This presentation was made at the 2019 NAFEMS World Congress in Quebec Canada

Resource Abstract

Off Road equipment customers make their purchase either to move soil or prepare, nurture or harvest their crop. Requirements are increasingly complex and critical due to market globalization and speed to commercialization. During the product development process multiple methods and tools are allowing engineers to model complex interactions between vehicle and soil/crop. Those are key components to full system modeling. Discrete Element Method (DEM) and computational Fluid Dynamics (CFD) are well known methods in the industry for modeling soil & crop to machine interactions. As part of those methodologies, a very critical aspect is the material model calibration. In addition, the sub-systems of a vehicle often lead to a different model or needs. For example, a combine harvester has over eight areas of engagement with the crop or soil (cutting head, cleaning shoe, grain tank, spreader, tire, etc.) and each potentially requiring different needs and approaches. Classical soil mechanics have developed multiple tests in the last 50 years to derive critical physics parameters such as internal angle of friction or modulus of elasticity which were used in the development of the models. The numerical methods used nowadays often requires additional parameters such as “damping” or meshing/particle size that are inherent to the numerical methods in place.

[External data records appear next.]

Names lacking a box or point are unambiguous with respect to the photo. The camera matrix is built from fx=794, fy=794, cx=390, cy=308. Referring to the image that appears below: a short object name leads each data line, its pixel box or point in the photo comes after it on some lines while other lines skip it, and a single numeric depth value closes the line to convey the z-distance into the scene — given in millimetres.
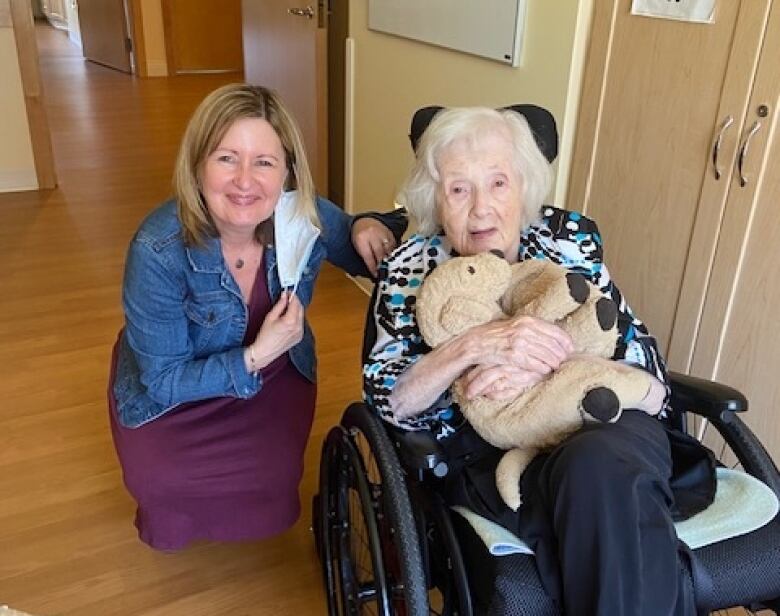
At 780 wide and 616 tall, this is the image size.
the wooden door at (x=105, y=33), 7250
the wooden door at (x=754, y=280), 1518
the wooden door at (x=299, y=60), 3250
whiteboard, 2049
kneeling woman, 1527
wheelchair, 1120
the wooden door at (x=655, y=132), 1581
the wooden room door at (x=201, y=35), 7305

Another aspect sometimes ignored is the interactions among the model parameters and that unique testing alone cannot solve for the complex problems at hand. A proposed solution relies on a combination of tests along with an optimization algorithm which allows to find an optimum compromise for a set of parameters. A validation is also required to narrow down the best possible solution among best set of candidates. This overall calibration process is necessary to tackle the large amount of materials that off-road equipment is interacting with. As an engineer, it enables understanding of critical components and handle system optimization.